The foundations of the computational method for determining if a point lies within the boundaries of a 2 dimensional polygon, relies on the concept of counting how many times a ray intersects within the boundary of the polygon. If the count of the number of times a ray intersects a polygon is odd, than the point lies within the polygon. 
We can solve this problem computationally by running a semi-infinite ray horizontally (by increasing x and keeping y fixed) within a array of coordinates that make up a Jordan curve theorem polygon. W. Randolph Franklin was one of the early programmers to solve the problem within the programing language FORTRAN and C with only 7 lines of code called PNPoly.
int pnpoly(int numberOfVertices,
float *verticesX, float *verticesY,
float textPointX, float textPointY)
{
int i, j, c = 0;
for (i = 0, j = numberOfVertices-1; i < numberOfVertices; j = i++) {
if (
( (verticesY[i]>textPointY) != (verticesY[j]>textPointY) )
&& ( textPointX < (verticesX[j]-verticesX[i])
* (textPointY-verticesY[i])
/ (verticesY[j]-vertY[i]) + verticesX[i]) )
c = !c;
}
return c;
}Similarly we can apply this to a javascript method to handle a point as an array of x & y, and polygon as an array of coordinates on a grid.
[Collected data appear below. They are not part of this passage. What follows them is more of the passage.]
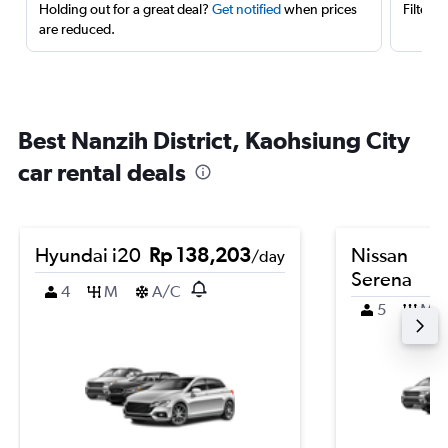
Holding out for a great deal?
Get notified
when prices
Filter 
are reduced.
Best Nanzih District, Kaohsiung City
car rental deals
Hyundai i20
Rp 138,203
Nissan
/day
Serena
4
M
A/C
5
M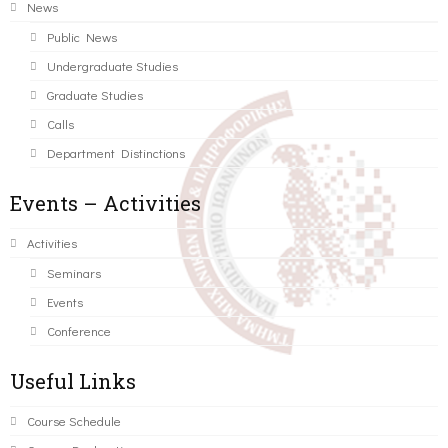
News
Public News
Undergraduate Studies
Graduate Studies
Calls
Department Distinctions
Events – Activities
Activities
Seminars
Events
Conference
Useful Links
Course Schedule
We can also add handling for a point existing on the boundary of a polygon.
pnpoly = function (point, polygon) {
var x = point[0], y = point[1];
var inside = false;
for (var i = 0, j = polygon.length - 1; i < polygon.length; j = i++) {
var xi = polygon[i][0], yi = polygon[i][1];
var xj = polygon[j][0], yj = polygon[j][1];
if (yi == yj && yi == y && x > min(xi, xj) && x < max(xi, xj)) {
// Check if point is on an horizontal polygon boundary
return true;
}
var xinters = (y - yi) * (xj - xi) / (yj] - yi) + xi;
if (xinters == x) {
// Check if point is on the polygon boundary (other than horizontal)
return true;
}
var intersect = ((yi > y) != (yj > y))
&& (x < (xj - xi) * (y - yi) / (yj - yi) + xi);
if (intersect) inside = !inside;
}
return inside;
};